*TASK DESCRIPTION*
How many lines in the listing below contain the string "upper"? Case matters. Reply with the number alone.

━━ RECORDED DATA ━━

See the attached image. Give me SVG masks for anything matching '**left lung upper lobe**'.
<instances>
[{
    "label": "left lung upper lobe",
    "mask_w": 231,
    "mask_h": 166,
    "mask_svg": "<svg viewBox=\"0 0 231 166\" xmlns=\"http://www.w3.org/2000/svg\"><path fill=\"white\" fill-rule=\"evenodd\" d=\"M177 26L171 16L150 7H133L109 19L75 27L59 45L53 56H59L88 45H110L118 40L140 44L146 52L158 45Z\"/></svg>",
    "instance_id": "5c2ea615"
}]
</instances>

━━━
━━ RECORDED DATA ━━

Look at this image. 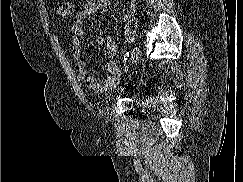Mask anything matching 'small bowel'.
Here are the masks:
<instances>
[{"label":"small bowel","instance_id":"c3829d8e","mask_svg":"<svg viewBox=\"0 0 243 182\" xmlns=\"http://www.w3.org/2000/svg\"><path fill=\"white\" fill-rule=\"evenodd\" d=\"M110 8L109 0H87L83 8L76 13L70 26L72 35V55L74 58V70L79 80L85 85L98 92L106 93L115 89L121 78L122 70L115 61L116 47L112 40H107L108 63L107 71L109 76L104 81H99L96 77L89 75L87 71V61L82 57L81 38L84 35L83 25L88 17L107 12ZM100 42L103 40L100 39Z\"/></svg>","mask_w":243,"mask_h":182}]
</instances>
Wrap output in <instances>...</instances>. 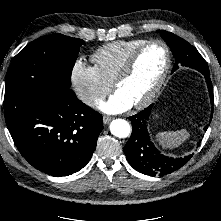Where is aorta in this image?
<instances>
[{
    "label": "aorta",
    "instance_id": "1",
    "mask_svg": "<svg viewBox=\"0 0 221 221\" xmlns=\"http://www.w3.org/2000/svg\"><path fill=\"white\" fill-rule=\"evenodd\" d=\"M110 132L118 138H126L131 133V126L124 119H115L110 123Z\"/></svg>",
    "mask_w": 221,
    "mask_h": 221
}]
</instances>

━━━

*RESULT*
2